Last night, I had one of those moments that required a little spiritual intervention. I went to the movies with my friend to see The Adjustment Bureau. It was a great movie with lots of spiritual undertone which I liked. It was also a love story which was cool too. Until the movie was over. Since my friend Diana and I went to the theater at Atlantic Station, I had every desire to have dinner at Strip because I wanted sushi. I knew Diana had to go babysit after the movie so I asked another friend if she could join me. She had baby duty but invited me over later. I figured if Diana and I weren't going to have dinner at Strip, I was gonna have Chinese take out with Quiana. I was kid free and really didn't want the evening to be wasted.
But God, in His marvelous design had other plans. Diana couldn't have dinner, Quiana was no longer available and I even called a plan C friend who also wasn't available.

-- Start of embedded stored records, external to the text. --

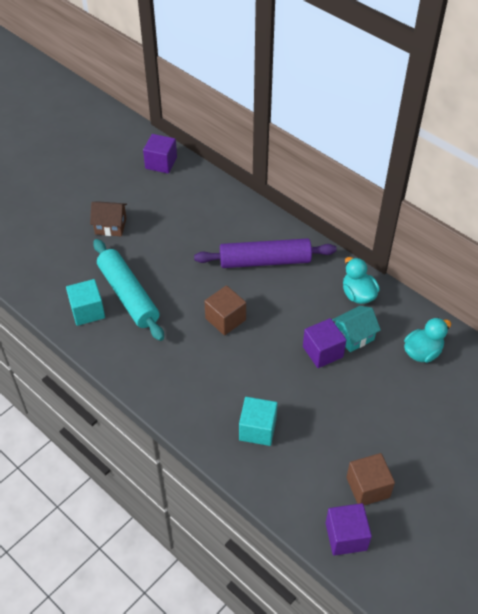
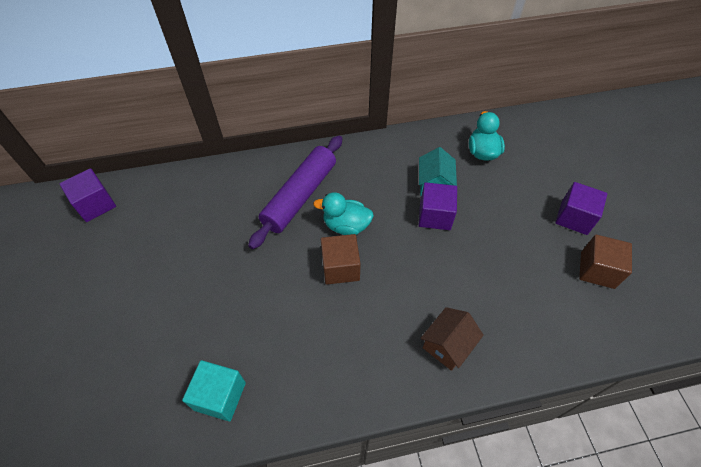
camera: 55 degrees left, 5 degrees up
(110, 226) = (126, 300): brown house -> brown house (447, 345)
(128, 295) = (236, 338): turquoise rolling pin -> none
(257, 429) = (488, 318): turquoise cube -> none
(346, 536) = (641, 317): purple cube -> purple cube (574, 217)
(358, 294) = (393, 156): turquoise duck -> turquoise duck (346, 226)

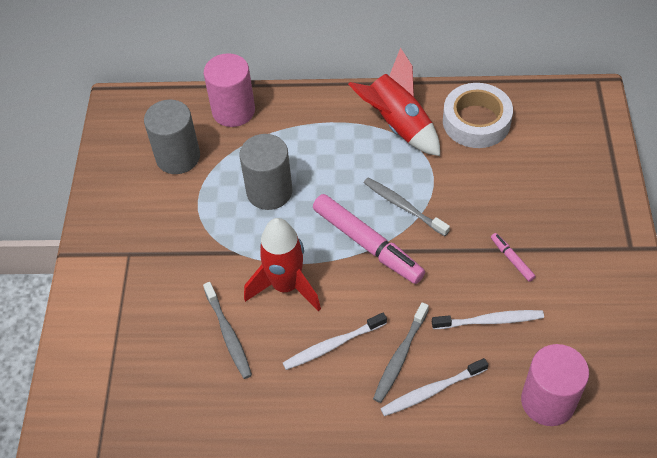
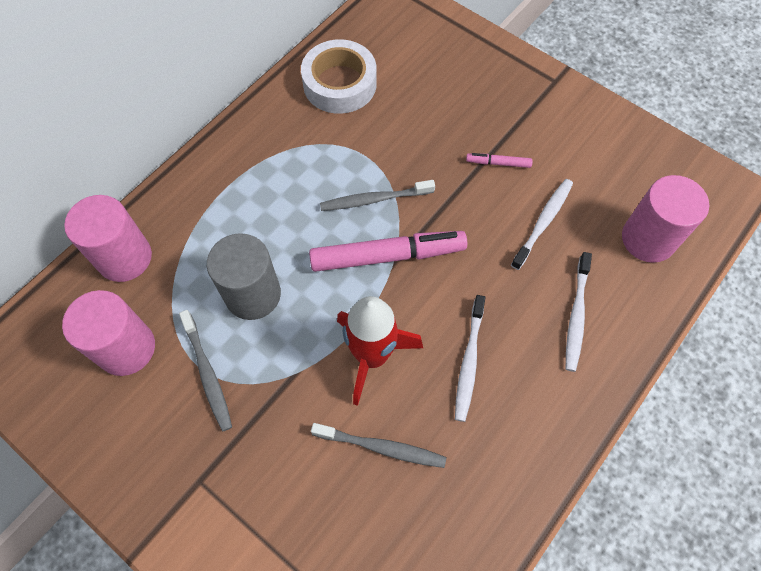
camera: 55 degrees left, 10 degrees up
(178, 157) = (126, 348): grey cylinder -> pink cylinder
(398, 125) = (285, 140): red rocket -> none
(400, 357) = (524, 315): grey toothbrush -> grey toothbrush (207, 374)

It was 10:00 PM and I was to about to head home alone, after watching Matt Damon and Emily Blunt defy the odds and walk off into the sun set. I hadn't felt that twinge of loneliness in quiet some time. Guess I have been too busy to notice. More like intentionally busy so I don't have to notice. Moment of transparency.

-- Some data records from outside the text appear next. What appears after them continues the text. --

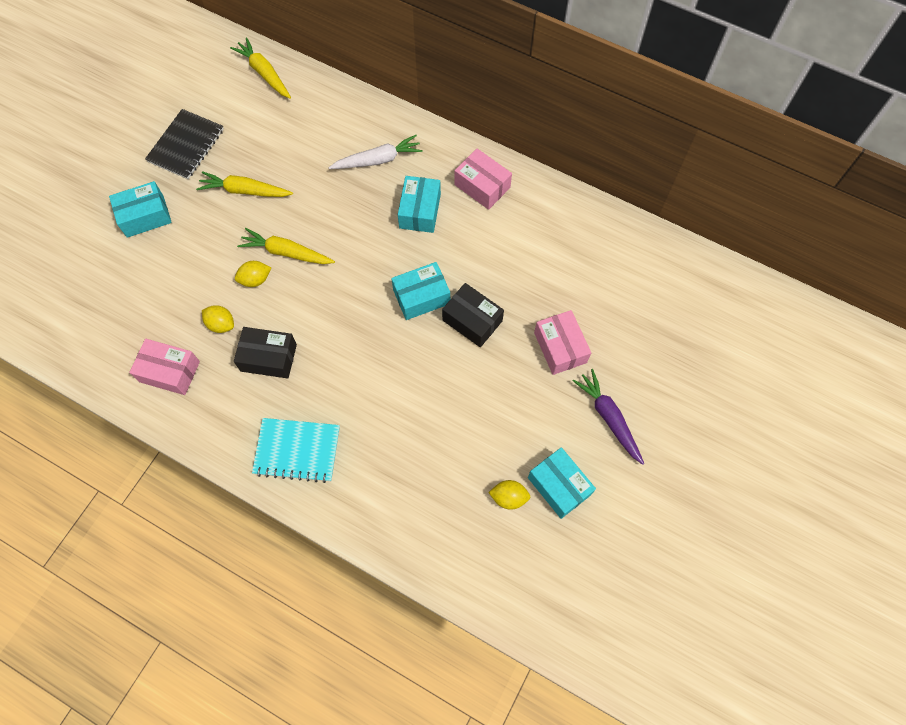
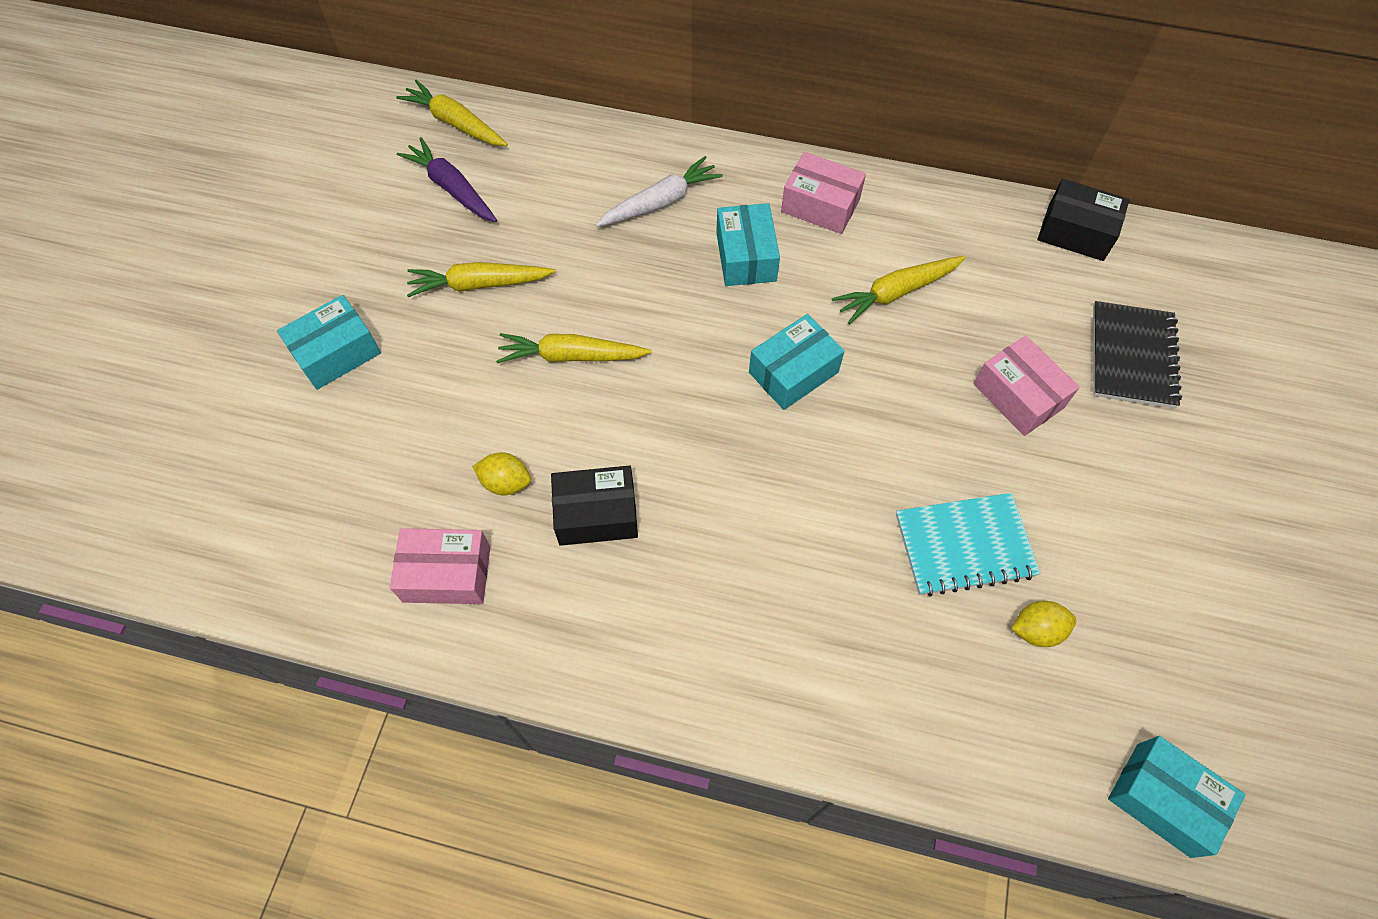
camera: 15 degrees left, 5 degrees down
(186, 146) = (370, 241): black notebook -> black notebook (1132, 356)
(255, 279) = (537, 405): yellow lemon -> none
(297, 450) = (690, 644): turquoise notebook -> turquoise notebook (964, 545)
(472, 320) = (879, 388): black box -> black box (1075, 232)
(509, 259) = (896, 292): none -> yellow carrot
(559, 486) = (1101, 593): turquoise box -> turquoise box (1163, 799)
(609, 418) = (1128, 477): purple carrot -> purple carrot (452, 188)

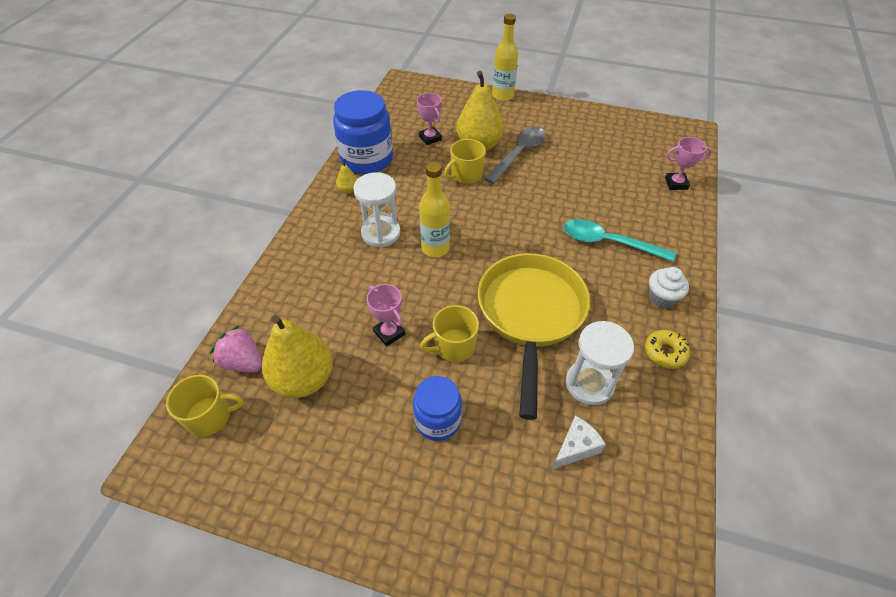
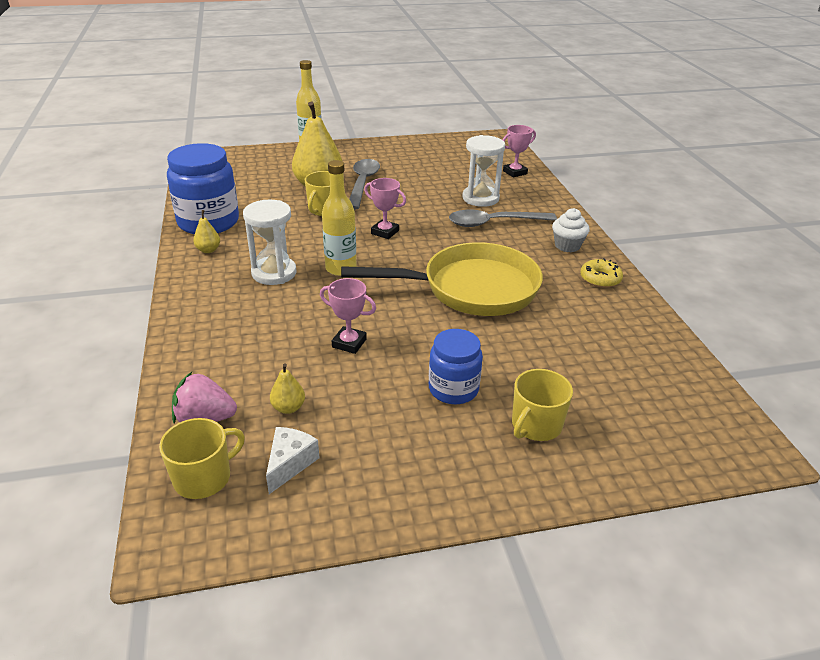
camera: 30 degrees left, 15 degrees down
(303, 379) = (288, 408): yellow pear -> yellow pear, size x0.44
(430, 138) = (264, 192): pink trophy -> pink trophy (385, 232)
(454, 346) = (421, 332): yellow mug -> yellow mug (536, 425)
(530, 315) = (471, 289): yellow pan -> yellow pan turned 105 degrees clockwise
(575, 447) = (587, 363): white cheese -> white cheese (290, 463)
(589, 384) = (560, 318): white hourglass -> white hourglass (480, 198)
(607, 242) = (493, 223): turquoise spoon -> grey spoon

As I was riding home, I decided to have a honest heart to heart with God about the current condition of my heart. At some point in my rambling, I started to say "God I trust You to know what's best for me and to have a plan for me." I knew in my heart that if I said those words, they wouldn't be completely true. My beloved Beth Moore said in her Esther bible study that "we trust God as long as He is doing what we say." He was being a tad silent in the relationship department so He wasn't exactly doing what I said. So I wasn't really trust Him to deliver in His promise. As my tongue was working with my thoughts to say the partly untrue statement, all I could manage to get out was "God, I trust." Period. God, I trust. I must have said those 3 words 100 times, trying to finish my original, partly false statement. But, I couldn't. I mean I physically could not say anything but "God, I trust." And I felt okay. I felt like I needed to just trust. Trust with no conditions, no finite parameters, just trust Him with all my heart and know that He keeps His word.
He isn't concerned so much with my impatience but does hate when I feel lonely, cause He wants to be the one I turn to for comfort. He is jealous for me and desires to just have me trust that He alone is enough. And He is. Even when I don't want to, He's right there waiting, probably tapping His foot,
but waiting nonetheless for me to come to Him, tears and all, so He can fill the empty spaces I try to fill with people and activites. He knows me so well that He won't even let me utter a lie to Him. He just wants me to trust. Period.